Les 100 premiers jours : sécuriser le démarrage
La formation ne se limite pas à la méthode. Cette première semaine prépare aussi les franchisés à leurs 100 premiers jours d’activité :
– priorités commerciales
– organisation du démarrage
– posture face aux dirigeants
– équilibre entre prospection et production
Certaines suggestions portent justement sur l’envie d’aller encore plus loin sur cette phase de lancement, preuve que les franchisés se projettent déjà concrètement dans leur activité.
Une culture de réseau dès le premier jour
Au-delà du contenu, les retours soulignent l’accueil, la bienveillance et le professionnalisme de l’équipe. Un point essentiel : dans ce modèle, le franchisé démarre souvent en solo, mais jamais isolé.
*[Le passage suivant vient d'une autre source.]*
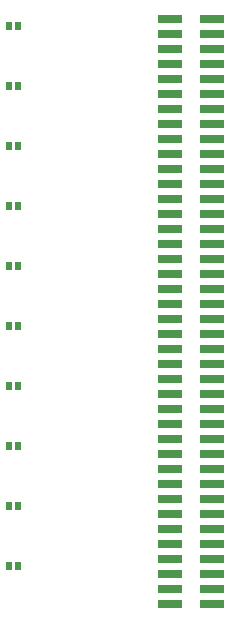
<source format=gbr>
G04 #@! TF.GenerationSoftware,KiCad,Pcbnew,(5.0.0-rc2-dev-107-g49486b83b)*
G04 #@! TF.CreationDate,2018-03-19T22:47:49+08:00*
G04 #@! TF.ProjectId,ebox-gpio-led,65626F782D6770696F2D6C65642E6B69,rev?*
G04 #@! TF.SameCoordinates,Original*
G04 #@! TF.FileFunction,Paste,Bot*
G04 #@! TF.FilePolarity,Positive*
%FSLAX46Y46*%
G04 Gerber Fmt 4.6, Leading zero omitted, Abs format (unit mm)*
G04 Created by KiCad (PCBNEW (5.0.0-rc2-dev-107-g49486b83b)) date 03/19/18 22:47:49*
%MOMM*%
%LPD*%
G01*
G04 APERTURE LIST*
%ADD10R,2.100000X0.750000*%
%ADD11R,0.575000X0.650000*%
G04 APERTURE END LIST*
D10*
X24300000Y-62265000D03*
X20700000Y-62265000D03*
X24300000Y-60995000D03*
X20700000Y-60995000D03*
X24300000Y-59725000D03*
X20700000Y-59725000D03*
X24300000Y-58455000D03*
X20700000Y-58455000D03*
X24300000Y-57185000D03*
X20700000Y-57185000D03*
X24300000Y-55915000D03*
X20700000Y-55915000D03*
X24300000Y-54645000D03*
X20700000Y-54645000D03*
X24300000Y-53375000D03*
X20700000Y-53375000D03*
X24300000Y-52105000D03*
X20700000Y-52105000D03*
X24300000Y-50835000D03*
X20700000Y-50835000D03*
X24300000Y-49565000D03*
X20700000Y-49565000D03*
X24300000Y-48295000D03*
X20700000Y-48295000D03*
X24300000Y-47025000D03*
X20700000Y-47025000D03*
X24300000Y-45755000D03*
X20700000Y-45755000D03*
X24300000Y-44485000D03*
X20700000Y-44485000D03*
X24300000Y-43215000D03*
X20700000Y-43215000D03*
X24300000Y-41945000D03*
X20700000Y-41945000D03*
X24300000Y-40675000D03*
X20700000Y-40675000D03*
X24300000Y-39405000D03*
X20700000Y-39405000D03*
X24300000Y-38135000D03*
X20700000Y-38135000D03*
X24300000Y-36865000D03*
X20700000Y-36865000D03*
X24300000Y-35595000D03*
X20700000Y-35595000D03*
X24300000Y-34325000D03*
X20700000Y-34325000D03*
X24300000Y-33055000D03*
X20700000Y-33055000D03*
X24300000Y-31785000D03*
X20700000Y-31785000D03*
X24300000Y-30515000D03*
X20700000Y-30515000D03*
X24300000Y-29245000D03*
X20700000Y-29245000D03*
X24300000Y-27975000D03*
X20700000Y-27975000D03*
X24300000Y-26705000D03*
X20700000Y-26705000D03*
X24300000Y-25435000D03*
X20700000Y-25435000D03*
X24300000Y-24165000D03*
X20700000Y-24165000D03*
X24300000Y-22895000D03*
X20700000Y-22895000D03*
X24300000Y-21625000D03*
X20700000Y-21625000D03*
X24300000Y-20355000D03*
X20700000Y-20355000D03*
X24300000Y-19085000D03*
X20700000Y-19085000D03*
X24300000Y-17815000D03*
X20700000Y-17815000D03*
X24300000Y-16545000D03*
X20700000Y-16545000D03*
X24300000Y-15275000D03*
X20700000Y-15275000D03*
X24300000Y-14005000D03*
X20700000Y-14005000D03*
X24300000Y-12735000D03*
X20700000Y-12735000D03*
D11*
X7874000Y-13335000D03*
X7099000Y-13335000D03*
X7874000Y-18415000D03*
X7099000Y-18415000D03*
X7099000Y-23495000D03*
X7874000Y-23495000D03*
X7874000Y-28575000D03*
X7099000Y-28575000D03*
X7099000Y-33655000D03*
X7874000Y-33655000D03*
X7874000Y-38735000D03*
X7099000Y-38735000D03*
X7099000Y-43815000D03*
X7874000Y-43815000D03*
X7874000Y-48895000D03*
X7099000Y-48895000D03*
X7099000Y-53975000D03*
X7874000Y-53975000D03*
X7874000Y-59055000D03*
X7099000Y-59055000D03*
M02*

</source>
La formation sert aussi à créer l’esprit de réseau, socle de la réussite à long terme.
Un signal fort pour les candidats à la franchise
Ces résultats illustrent une évolution du secteur :
– les réseaux performants investissent d’abord dans la montée en compétence stratégique de leurs franchisés
– le digital devient un levier au service de la croissance, pas une fin en soi
– le rôle du franchisé évolue vers celui de partenaire business des PME locales
INWIN Digital Expert se positionne clairement sur ce modèle : former des entrepreneurs capables d’accompagner la croissance des entreprises de leur territoire avec méthode, cadre et accompagnement réseau.
Pour les candidats à la franchise qui cherchent un projet entrepreneurial structuré, ces premiers retours donnent un aperçu concret du niveau d’exigence… et du niveau de soutien proposé.